Panel votes against AZ's olaparib
An FDA advisory panel may have delivered AstraZeneca a bit of a setback Wednesday when it voted against accelerated approval for the drugmaker's experimental maintenance treatment olaparib for women with platinum-sensitive relapsed ovarian cancer with the germline BRCA mutation, and who have complete or partial response to platinum-based chemotherapy.
The advisory committee said it wanted more data, which means AstraZeneca may have to wait for its Phase-III SOLO-2 study to wrap next year before the drug could move ahead, since the panel considered the Phase-II results insufficient for approval. The FDA does not have to accept the panel's recommendation, as seen by the difference in opinion over the Zogenix painkiller Zohydro, but often does.
The panel decision might not be a major note in a typical news cycle, but this time is a little different, in that AstraZeneca's campaign bid to fend of a Pfizer takeover included a shout-out for the very drug the FDA panel has recommended be pushed off for consideration. AstraZeneca put olaparib's earning potential at $2 billion, a subset of the $45 billion in sales it said it was poised to take in by 2023.

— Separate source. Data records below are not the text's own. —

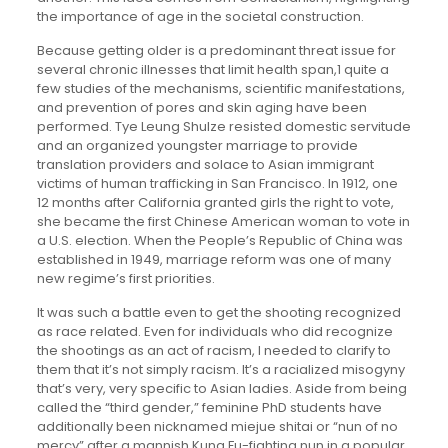
the importance of age in the societal construction.
Because getting older is a predominant threat issue for
several chronic illnesses that limit health span,1 quite a
few studies of the mechanisms, scientific manifestations,
and prevention of pores and skin aging have been
performed. Tye Leung Shulze resisted domestic servitude
and an organized youngster marriage to provide
translation providers and solace to Asian immigrant
victims of human trafficking in San Francisco. In 1912, one
12 months after California granted girls the right to vote,
she became the first Chinese American woman to vote in
a U.S. election. When the People’s Republic of China was
established in 1949, marriage reform was one of many
new regime’s first priorities.
It was such a battle even to get the shooting recognized
as race related. Even for individuals who did recognize
the shootings as an act of racism, I needed to clarify to
them that it’s not simply racism. It’s a racialized misogyny
that’s very, very specific to Asian ladies. Aside from being
called the “third gender,” feminine PhD students have
additionally been nicknamed miejue shitai or “nun of no
mercy” after a mannish Kung Fu-fighting nun in a popular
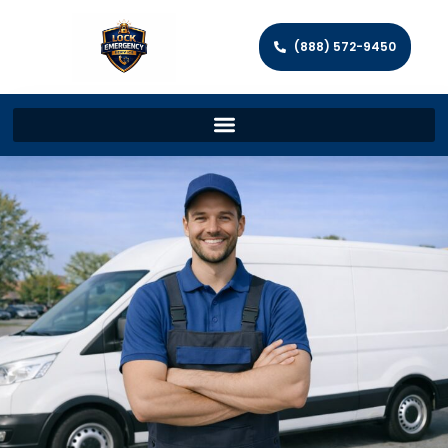
(888) 572-9450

The data showed olaparib patients experienced 11.2 months of progression-free survival, compared with 4.2 months among placebo patients. FDA panelists were concerned about possible underreporting of acute myeloid leukemia, which is when the bone marrow fails to create healthy blood cells, and questions about the ability to replicate results, among other concerns.
Leerink analyst Seamus Fernandez wrote in his Wednesday reaction that the panel's no vote was a surprise and that the vote could also indicate a high bar for PARP inhibitors.

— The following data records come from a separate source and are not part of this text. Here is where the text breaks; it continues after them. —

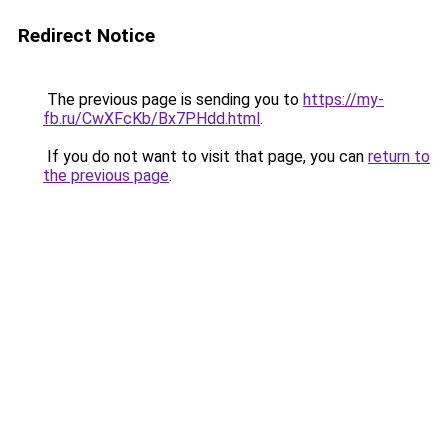
Redirect Notice
The previous page is sending you to
https://my-
fb.ru/CwXFcKb/Bx7PHdd.html
.
If you do not want to visit that page, you can
return to
the previous page
.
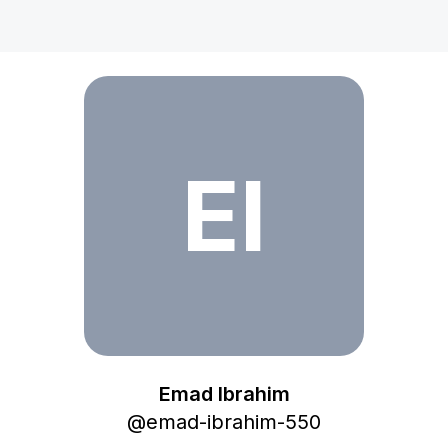
Emad Ibrahim
EI
Emad Ibrahim
@
emad-ibrahim-550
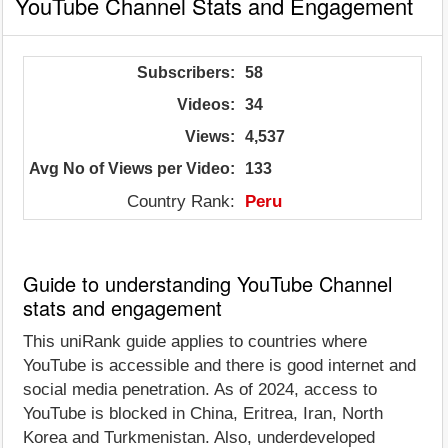
YouTube Channel Stats and Engagement
Subscribers:
58
Videos:
34
Views:
4,537
Avg No of Views per Video:
133
Country Rank:
Peru
Guide to understanding YouTube Channel
stats and engagement
This uniRank guide applies to countries where
YouTube is accessible and there is good internet and
social media penetration. As of 2024, access to
YouTube is blocked in China, Eritrea, Iran, North
Korea and Turkmenistan. Also, underdeveloped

Jefferies analyst Eun Yang disagrees, writing in a Thursday research note that the significance of the advisory committee's decision is limited to AstraZeneca. Yang wrote that her firm does not believe the no-vote foreshadows how BioMarin's experimental Phase-III PARP inhibitor BMN-673 will fare. Yang wrote that yesterday's discussion and decision “underscores the increasing weight on clinical meaningfulness of data . . . in a well-designed study.”